In 1799 Humboldt and a friend traveled to the Spanish colonies in South Amerca. The trip evolved into a five-year-long expedition. Humboldt explored new lands, studied plant and animal life, made scientific measurements, and would boldly go where few Europeans had gone before.

Returning to Europe, he published his field research and became famous. Now Humboldt used his celebrity to promote science. Charles Darwin, for one, said that Humboldt had been his early inspiration.

In 1829 Humboldt headed an expedition into Asiatic Russia. In his later years he wrote a multi-volume synthesis of various sciences titled Kosmos. He died in 1859.

Humboldt never visited Chicago. His statue, and all the other Humboldt-names around town, can be credited to ethnic politics.

When Humboldt died the Germans were just becoming a major Chicago voting bloc. Picture a group of aldermen gathered around. You can just imagine one of them saying—“We need to name something for a German. Who’ve they got? Humboldt, a scientist everybody loves? Yeah, that’s perfect!”

The park was laid out in 1869. The statue arrived in 1892, the work of Felix Gorling. It was paid for by German-born brewer Francis Dewes, who was also responsible for a flamboyant mansion on Wrightwood Avenue.

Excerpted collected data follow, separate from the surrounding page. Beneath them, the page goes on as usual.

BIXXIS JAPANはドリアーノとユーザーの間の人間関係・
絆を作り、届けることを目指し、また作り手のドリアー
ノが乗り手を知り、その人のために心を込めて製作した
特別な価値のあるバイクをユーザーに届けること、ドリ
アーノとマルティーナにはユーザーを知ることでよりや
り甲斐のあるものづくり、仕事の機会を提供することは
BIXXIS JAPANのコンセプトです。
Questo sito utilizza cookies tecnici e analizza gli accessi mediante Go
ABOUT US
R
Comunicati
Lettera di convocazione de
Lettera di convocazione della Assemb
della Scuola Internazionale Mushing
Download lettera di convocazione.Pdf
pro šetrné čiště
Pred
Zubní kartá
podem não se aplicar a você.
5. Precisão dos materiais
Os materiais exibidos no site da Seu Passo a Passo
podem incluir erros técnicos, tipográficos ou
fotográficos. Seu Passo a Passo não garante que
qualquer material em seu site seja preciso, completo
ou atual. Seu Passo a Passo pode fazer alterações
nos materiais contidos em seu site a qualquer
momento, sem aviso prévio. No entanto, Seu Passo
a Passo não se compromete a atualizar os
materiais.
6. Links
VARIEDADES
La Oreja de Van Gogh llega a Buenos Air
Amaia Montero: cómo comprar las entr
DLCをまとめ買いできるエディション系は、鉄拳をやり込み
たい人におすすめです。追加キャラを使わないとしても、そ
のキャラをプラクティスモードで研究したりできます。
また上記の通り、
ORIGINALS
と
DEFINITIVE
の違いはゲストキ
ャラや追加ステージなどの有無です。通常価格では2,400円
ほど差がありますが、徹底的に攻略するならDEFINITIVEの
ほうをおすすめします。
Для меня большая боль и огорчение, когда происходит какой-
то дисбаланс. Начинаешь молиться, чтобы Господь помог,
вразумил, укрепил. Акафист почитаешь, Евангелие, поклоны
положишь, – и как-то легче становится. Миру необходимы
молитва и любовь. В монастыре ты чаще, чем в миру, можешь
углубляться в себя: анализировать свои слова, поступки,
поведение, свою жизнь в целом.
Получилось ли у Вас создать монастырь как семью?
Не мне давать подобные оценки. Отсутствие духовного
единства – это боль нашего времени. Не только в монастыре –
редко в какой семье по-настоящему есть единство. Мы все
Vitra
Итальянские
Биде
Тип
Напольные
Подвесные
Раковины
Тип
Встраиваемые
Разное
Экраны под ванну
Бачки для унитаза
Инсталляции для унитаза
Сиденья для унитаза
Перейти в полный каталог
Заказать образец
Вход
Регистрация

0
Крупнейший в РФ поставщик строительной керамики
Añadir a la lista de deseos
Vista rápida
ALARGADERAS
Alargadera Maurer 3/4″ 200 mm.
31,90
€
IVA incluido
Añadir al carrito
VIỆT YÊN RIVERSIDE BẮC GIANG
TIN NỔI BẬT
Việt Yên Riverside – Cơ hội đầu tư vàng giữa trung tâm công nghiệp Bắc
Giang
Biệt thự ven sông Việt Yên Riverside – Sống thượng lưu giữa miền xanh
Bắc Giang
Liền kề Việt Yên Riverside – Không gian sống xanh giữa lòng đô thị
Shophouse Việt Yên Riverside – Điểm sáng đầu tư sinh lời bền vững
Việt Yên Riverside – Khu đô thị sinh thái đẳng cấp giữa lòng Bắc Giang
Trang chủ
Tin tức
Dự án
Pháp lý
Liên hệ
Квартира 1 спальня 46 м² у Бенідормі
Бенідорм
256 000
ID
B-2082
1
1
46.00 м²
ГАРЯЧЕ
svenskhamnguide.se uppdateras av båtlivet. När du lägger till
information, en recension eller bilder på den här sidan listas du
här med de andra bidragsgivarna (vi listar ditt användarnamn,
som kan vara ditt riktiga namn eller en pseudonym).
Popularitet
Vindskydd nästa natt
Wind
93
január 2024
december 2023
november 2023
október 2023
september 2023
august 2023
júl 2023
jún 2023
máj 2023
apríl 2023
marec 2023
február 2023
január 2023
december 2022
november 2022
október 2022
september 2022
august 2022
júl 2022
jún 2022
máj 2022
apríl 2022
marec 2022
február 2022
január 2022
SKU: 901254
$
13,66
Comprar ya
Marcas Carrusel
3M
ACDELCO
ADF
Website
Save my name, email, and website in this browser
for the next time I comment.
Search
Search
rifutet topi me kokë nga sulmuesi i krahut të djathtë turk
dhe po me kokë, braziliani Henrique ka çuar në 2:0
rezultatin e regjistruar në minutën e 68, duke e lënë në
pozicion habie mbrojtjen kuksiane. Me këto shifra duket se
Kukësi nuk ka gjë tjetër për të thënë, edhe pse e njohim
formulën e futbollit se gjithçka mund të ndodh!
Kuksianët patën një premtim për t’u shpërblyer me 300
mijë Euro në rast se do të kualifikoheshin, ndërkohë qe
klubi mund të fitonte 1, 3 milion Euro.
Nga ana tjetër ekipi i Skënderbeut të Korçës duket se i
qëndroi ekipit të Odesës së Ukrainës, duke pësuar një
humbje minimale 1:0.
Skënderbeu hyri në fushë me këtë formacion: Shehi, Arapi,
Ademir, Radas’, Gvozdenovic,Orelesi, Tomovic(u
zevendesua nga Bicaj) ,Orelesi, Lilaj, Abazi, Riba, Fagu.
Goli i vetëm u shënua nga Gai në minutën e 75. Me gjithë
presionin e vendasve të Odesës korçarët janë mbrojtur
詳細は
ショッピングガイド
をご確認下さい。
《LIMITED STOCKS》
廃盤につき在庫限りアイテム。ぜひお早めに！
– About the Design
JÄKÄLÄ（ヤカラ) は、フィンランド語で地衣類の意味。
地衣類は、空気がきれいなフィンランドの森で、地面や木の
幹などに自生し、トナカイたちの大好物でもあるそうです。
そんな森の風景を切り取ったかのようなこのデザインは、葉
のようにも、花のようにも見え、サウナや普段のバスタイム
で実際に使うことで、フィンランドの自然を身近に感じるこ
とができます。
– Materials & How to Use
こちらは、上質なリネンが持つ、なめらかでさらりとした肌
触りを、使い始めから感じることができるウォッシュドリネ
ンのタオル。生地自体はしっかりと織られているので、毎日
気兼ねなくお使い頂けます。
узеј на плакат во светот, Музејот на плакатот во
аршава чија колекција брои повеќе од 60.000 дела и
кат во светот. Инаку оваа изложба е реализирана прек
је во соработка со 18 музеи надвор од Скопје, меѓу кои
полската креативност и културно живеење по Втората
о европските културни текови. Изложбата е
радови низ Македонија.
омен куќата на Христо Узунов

When the statue was erected, the neighborhood around it was heavily German. The Poles later settled in, and for many years Humboldt Park was the site of the Polish Constitution Day Parade. Then the Poles moved on and were succeeded by the Puerto Ricans.

And ethnic politics still operates. One of the park’s roadways is now named for Luis Munoz Marin—the first elected governor of Puerto Rico.